Наконец вычисления были закончены. Маг вытер с высокого с залысинами лба крупные капли пота и стал читать значки, как слова в древней книге жизни.

К его удивлению, не все было потеряно. Не все для страны. Ибо увидел Джишнукарма и тучные пашни, и счастливые дни спокойствия и мира, что ожидают его несчастную страну. Увидел он и дворец магараджи, стоящий на своем месте — не разрушенный, не покинутый. Более того — полный жизни и радости. Увидел суетящихся людей на городской площади, шумный и изобильный базар, полный торговцев и покупателей.

— Неужели это все — будущее моей несчастной родины? Неужели я стану свидетелем всего этого? — пробормотал Джишнукарма, забыв, что именно за предсказаниями явился он сюда, что именно ему должно открыться грядущее.

Вновь, теперь уже куда смелее, рассек маг яйцо и дал ему пролиться на мрамор, внимательно следя, как смешиваются жидкости, дающие жизнь. Теперь он воспользовался яйцом черной курицы…

Да, этому предсказанию нельзя было поверить! Но все указывало на весьма скорые перемены в жизни страны. И перемены к лучшему. И тогда маг решился задать последний вопрос.

— Значит ли это, что в будущем нет места глупому Арджуне?

Струей теплого буйволиного молока он размыл начавшие застывать узоры на белом мраморе. Появившиеся знаки были ему непонятны. Оставалось одно — отдать собственную кровь. Она не может не прояснить знаков, пришедших из грядущего.

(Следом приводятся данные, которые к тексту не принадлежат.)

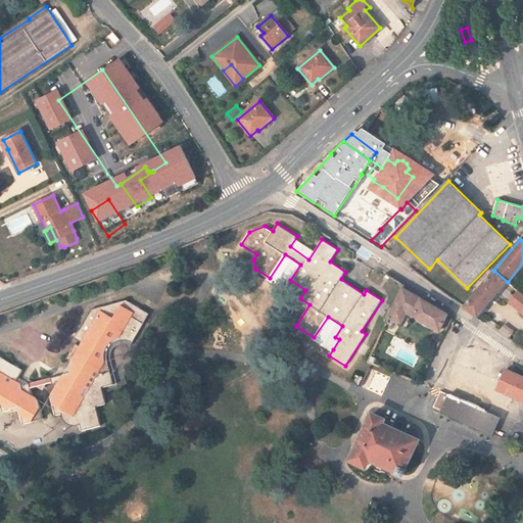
[(270,278),(285,288),(290,280),(300,265),(285,254),(270,278)]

Острием церемониального кинжала он полоснул по кисти левой руке в том месте, где вены были видны яснее всего. И знание обожгло его вместе с едва переносимой болью.

Теперь он знал! Он знал, что все беды его страны начались в тот миг, когда отец нынешнего магараджи, глупец, дал своему сыну имя воинственное и недоброе. И до тех пор пока жив он, магараджа Арджуна, не будет жизни никому из его подданных.

Открылась магу и еще одна тайна — тайна его собственного предназначения. Тайна столь огромная, что он едва не застонал, осознав всю ее глубину.

— Мне, — простонал он, невидящими глазами обводя все вокруг, — именно мне предназначено изменить судьбу княжества. Недалек тот день, когда трон займет правительница, первая и единственная женщина на престоле нашей страны. Она принесет нам золото и спокойствие, даровав мир на долгие годы и после того, как благодарные потомки соорудят ей драгоценный саркофаг…

Боль туманила разум мага. Но картины, встающие перед его мысленным взором, были более чем отчетливы. В них он видел прекрасную, полную сил женщину, царствующую мудро и справедливо, страну, возрожденную ее неустанными трудами. И себя… играющего в дворцовом парке с малышами.

— Она будет моей тайной женой… Владычицей и повелительницей моей жизни… Ее имя…

И сердце подсказало ответ:

— Мать зовет ее Гемлатой…

Приступ боли быль столь силен, что сознание мага покинуло его. Но где-то в глубинах разума осталось предвкушение дня, когда он встретит удивительную девушку-воительницу, которая сможет взойти на трон его страны, избавив ее от долгого и тягостного царствования полубезумного деспота.

— Гемлата… — прошептали запекшиеся губы мага.